Skin and subcutaneous tissue disorders: pseudoxanthoma elasticum, skin fragility, penicillamine-induced lupus erythematosus, disorders of collagen and elastin metabolism (pemphigoid, dermatomyositis, adverse effects on hair, increased skin fragility, hemorrhagic lesions, skin wrinkles and laxity), oral lichen planus, alopecia, Stevens-Johnson syndrome, bullous epidermolysis, lupus-like reactions (erythematous rash, development of antinuclear antibodies to DNA).

Musculoskeletal and connective tissue disorders: rheumatoid arthritis, septic arthritis, back and spine pain, polymyositis (rarely with cardiac involvement), dermatomyositis.

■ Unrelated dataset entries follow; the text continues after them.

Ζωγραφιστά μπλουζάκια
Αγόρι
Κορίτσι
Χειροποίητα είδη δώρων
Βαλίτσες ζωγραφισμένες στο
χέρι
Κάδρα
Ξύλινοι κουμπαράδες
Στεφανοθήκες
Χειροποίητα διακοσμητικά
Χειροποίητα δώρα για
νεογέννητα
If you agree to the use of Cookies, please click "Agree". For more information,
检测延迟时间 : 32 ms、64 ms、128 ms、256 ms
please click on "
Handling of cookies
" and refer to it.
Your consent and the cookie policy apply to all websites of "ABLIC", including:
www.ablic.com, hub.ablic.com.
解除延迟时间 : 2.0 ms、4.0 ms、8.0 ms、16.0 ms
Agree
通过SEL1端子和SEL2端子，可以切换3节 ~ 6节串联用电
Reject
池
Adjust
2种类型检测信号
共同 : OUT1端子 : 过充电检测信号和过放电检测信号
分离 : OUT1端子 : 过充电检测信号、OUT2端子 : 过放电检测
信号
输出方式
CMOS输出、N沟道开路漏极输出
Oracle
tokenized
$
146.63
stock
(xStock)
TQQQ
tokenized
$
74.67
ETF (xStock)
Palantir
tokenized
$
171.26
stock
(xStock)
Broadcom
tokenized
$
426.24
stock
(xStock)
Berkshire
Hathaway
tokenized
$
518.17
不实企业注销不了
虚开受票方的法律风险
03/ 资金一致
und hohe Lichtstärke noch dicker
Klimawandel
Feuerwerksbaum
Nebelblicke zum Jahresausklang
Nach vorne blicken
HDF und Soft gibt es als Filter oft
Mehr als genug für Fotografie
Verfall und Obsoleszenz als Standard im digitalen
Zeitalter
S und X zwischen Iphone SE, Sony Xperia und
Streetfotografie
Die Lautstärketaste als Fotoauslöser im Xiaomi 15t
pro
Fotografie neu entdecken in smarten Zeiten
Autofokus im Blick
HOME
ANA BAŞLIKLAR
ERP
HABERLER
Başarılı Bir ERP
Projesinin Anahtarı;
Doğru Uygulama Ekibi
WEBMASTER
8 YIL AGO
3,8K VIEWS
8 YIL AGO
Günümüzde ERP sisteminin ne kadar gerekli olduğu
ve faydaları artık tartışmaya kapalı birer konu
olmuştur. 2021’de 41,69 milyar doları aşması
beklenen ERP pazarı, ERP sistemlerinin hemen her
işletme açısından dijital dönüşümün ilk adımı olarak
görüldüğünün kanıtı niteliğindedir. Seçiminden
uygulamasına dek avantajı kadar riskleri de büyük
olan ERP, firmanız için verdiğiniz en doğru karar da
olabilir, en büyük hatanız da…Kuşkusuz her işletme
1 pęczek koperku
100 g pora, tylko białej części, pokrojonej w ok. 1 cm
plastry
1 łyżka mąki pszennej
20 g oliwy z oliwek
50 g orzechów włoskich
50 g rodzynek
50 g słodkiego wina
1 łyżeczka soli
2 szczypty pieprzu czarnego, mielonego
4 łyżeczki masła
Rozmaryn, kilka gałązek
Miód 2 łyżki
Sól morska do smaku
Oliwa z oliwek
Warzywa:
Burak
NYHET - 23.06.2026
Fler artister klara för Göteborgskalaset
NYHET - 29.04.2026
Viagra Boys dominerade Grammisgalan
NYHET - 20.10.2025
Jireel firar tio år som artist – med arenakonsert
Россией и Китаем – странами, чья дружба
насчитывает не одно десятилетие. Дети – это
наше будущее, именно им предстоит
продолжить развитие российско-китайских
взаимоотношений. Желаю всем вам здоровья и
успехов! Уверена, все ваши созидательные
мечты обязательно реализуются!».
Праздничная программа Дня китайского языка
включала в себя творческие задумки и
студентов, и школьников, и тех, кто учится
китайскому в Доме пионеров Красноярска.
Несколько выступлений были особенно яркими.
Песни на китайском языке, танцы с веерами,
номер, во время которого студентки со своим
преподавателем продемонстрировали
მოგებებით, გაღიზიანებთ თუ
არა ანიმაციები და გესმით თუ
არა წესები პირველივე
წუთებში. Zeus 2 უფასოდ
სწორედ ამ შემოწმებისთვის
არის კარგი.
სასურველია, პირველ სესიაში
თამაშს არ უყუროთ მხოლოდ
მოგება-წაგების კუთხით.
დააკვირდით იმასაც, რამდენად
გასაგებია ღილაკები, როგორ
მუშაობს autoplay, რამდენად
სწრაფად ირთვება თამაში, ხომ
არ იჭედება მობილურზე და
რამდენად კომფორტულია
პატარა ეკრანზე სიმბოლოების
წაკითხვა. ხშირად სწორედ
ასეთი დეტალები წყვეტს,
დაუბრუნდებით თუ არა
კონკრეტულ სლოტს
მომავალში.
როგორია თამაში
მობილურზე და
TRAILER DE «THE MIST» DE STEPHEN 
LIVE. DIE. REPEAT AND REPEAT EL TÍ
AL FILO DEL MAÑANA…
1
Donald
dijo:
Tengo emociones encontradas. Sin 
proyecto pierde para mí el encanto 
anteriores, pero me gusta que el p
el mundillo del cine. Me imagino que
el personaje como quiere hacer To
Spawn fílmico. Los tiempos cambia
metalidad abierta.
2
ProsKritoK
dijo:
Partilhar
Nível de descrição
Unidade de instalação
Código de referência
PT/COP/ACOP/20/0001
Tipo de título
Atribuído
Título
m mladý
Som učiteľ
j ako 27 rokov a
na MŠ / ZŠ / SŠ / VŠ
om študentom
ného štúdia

Blood and lymphatic system disorders: agranulocytosis and aplastic anemia with fatal outcome, myelotoxicity and myelosuppression, thrombocytopenic purpura, eosinophilia.

Nervous system disorders: worsening of neurological symptoms in Wilson's disease (dystonia, rigidity, dysarthria), reversible polyneuropathy (associated with pyridoxine deficiency), polyneuritis, sensory and motor neuropathies, myasthenia (including ptosis, diplopia, generalized weakness, respiratory muscle weakness).

Hepatobiliary disorders: intrahepatic cholestasis, hepatotoxicity.

Renal and urinary disorders: nephritis, hematuria, proteinuria, glomerulonephritis, nephrotic syndrome.

Respiratory, thoracic and mediastinal disorders: allergic alveolitis, interstitial pneumonitis, diffuse fibrosing alveolitis, pulmonary hemorrhage, rhinitis, sinusitis.

Cardiac disorders: heart block, Adams-Stokes syndrome, myocarditis with fatal outcome.

Reproductive system disorders: breast enlargement with galactorrhea (in women).

Eye disorders: blepharitis.

Shelf life. 3 years.

Storage conditions. Store at temperatures not exceeding 25 °C, in a place inaccessible to children.

Packaging. 100 tablets in a bottle; 1 bottle per carton.

Prescription status. Prescription only.

Manufacturer. TEVA Operations Poland Sp. z o.o.

Manufacturer's address and location of operations.
80 Mogilska Street, 31-546 Kraków, Poland.